Please output the text of the records as a JSON list of strings, one string per line and no blank lines, from the line containing "navegación." through the last line of the records, both included.

Extracted records:
++++

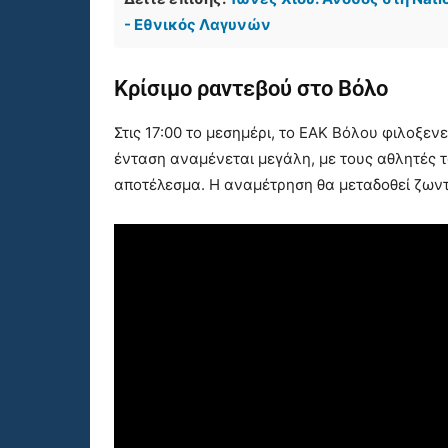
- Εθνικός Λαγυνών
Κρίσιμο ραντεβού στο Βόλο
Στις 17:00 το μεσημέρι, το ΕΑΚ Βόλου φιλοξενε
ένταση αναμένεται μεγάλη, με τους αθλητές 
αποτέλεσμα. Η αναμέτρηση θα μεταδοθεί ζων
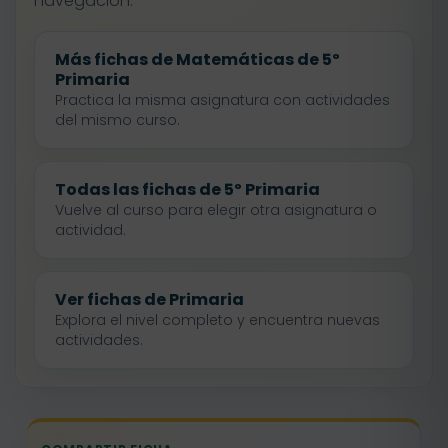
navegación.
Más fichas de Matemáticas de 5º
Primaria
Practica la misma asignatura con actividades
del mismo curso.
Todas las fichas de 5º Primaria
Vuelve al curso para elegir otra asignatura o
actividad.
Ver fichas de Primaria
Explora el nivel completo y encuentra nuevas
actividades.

++++

Answer space →
[
  "navegación.",
  "Más fichas de Matemáticas de 5º",
  "Primaria",
  "Practica la misma asignatura con actividades",
  "del mismo curso.",
  "Todas las fichas de 5º Primaria",
  "Vuelve al curso para elegir otra asignatura o",
  "actividad.",
  "Ver fichas de Primaria",
  "Explora el nivel completo y encuentra nuevas",
  "actividades."
]